Extract to read:
Other defences available include factual dispute, duress, wrongful identification, mental impairment, honest and reasonable mistake or belief or necessity may apply.

In a trial, the questions a judge will ask the jury to consider are:7

  1. Did the accused obtain financial advantage?
    If yes, then he will ask question 2.
    If no, then the accused is not guilty of obtain a financial advantage by deception.
  2. Did the accused obtain financial advantage by deception?
    • 2.1. Did the accused make a false representation?
      (Consider – Did the accused make the representation alleged by the prosecution. Was that representation false when it was made?)
      If yes, then he will ask 2.2.
      If no, then the accused is not guilty of obtain financial advantage by deception.
    • 2.2 At the time of making the representation, did the accused know that the representation was false, or that it was probably false?
      If yes, then he will ask 2.3.
      If no, then the accused is not guilty of obtain financial advantage by deception.
    • 2.3 Did the accused intend that the false representation would be acted upon?
      If yes, then he will ask 2.4.
      If no, then the accused is not guilty of obtain financial advantage by deception.
    • 2.4 Did the accused obtain the financial advantage as a result of making the false representation?

Extracted information:
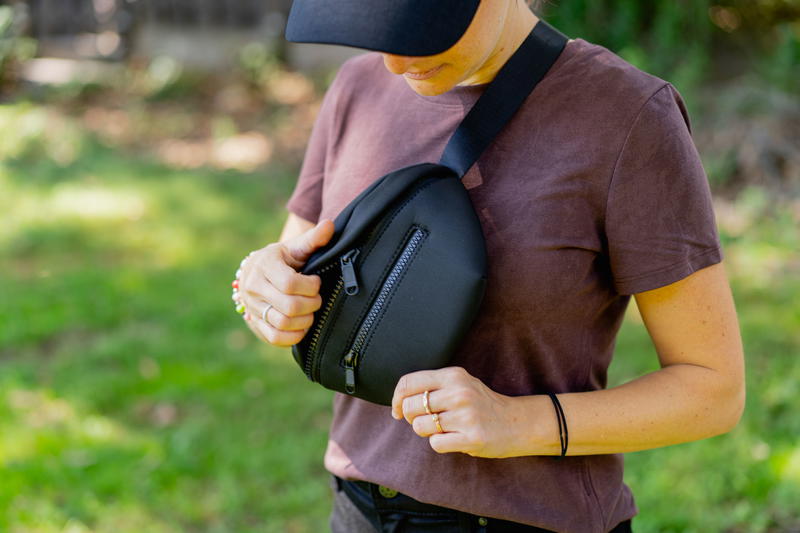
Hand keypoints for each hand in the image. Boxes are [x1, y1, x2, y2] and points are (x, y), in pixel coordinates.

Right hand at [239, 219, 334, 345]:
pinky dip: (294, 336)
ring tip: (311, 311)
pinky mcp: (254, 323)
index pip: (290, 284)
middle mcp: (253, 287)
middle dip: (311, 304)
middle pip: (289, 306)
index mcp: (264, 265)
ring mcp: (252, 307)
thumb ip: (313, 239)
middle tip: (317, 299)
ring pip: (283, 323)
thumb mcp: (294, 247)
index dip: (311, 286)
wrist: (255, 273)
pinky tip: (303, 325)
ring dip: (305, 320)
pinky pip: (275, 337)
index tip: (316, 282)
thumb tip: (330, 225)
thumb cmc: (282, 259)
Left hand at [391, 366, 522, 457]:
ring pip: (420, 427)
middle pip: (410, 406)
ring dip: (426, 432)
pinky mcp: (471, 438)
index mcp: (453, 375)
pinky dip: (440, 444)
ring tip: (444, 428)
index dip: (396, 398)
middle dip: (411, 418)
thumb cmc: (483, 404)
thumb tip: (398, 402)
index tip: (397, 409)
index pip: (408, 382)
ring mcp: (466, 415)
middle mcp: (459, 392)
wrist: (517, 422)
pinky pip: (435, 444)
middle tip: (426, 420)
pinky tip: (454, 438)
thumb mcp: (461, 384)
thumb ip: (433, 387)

Exercise instructions:
(a) Answer these questions from the extract on obtaining a financial advantage by deception:
(i) Which defence that concerns identification does the extract list?
(ii) At the time of making the representation, what must the accused have known about it?
(iii) What does question 2.3 ask the jury to consider?
(b) Carry on the extract on obtaining a financial advantage by deception from the point where it stops.
The records come from a different source than the text.

Outputs for the tasks:
(a)
(i) Wrongful identification.
(ii) That the representation was false, or that it was probably false.
(iii) Whether the accused intended that the false representation would be acted upon.

(b)
      If yes, then he will ask 3.
      If no, then the accused is not guilty of obtain financial advantage by deception.
  3. Did the accused obtain the financial advantage dishonestly?
    (Consider – Has the prosecution proved that the accused did not believe that he/she had a legal right to obtain the financial advantage?)
    If yes, then the accused is guilty of obtaining financial advantage by deception.
    If no, then the accused is not guilty of obtain a financial advantage by deception.


[7] The following Checklist is taken from Criminal Charge Book, 7.5.2.2.3 – Jury checklist: Obtaining a Financial Advantage by Deception (4 June 2009) Judicial College of Victoria: <http://www.judicialcollege.vic.edu.au/eManuals/CCB/index.htm#30709.htm>.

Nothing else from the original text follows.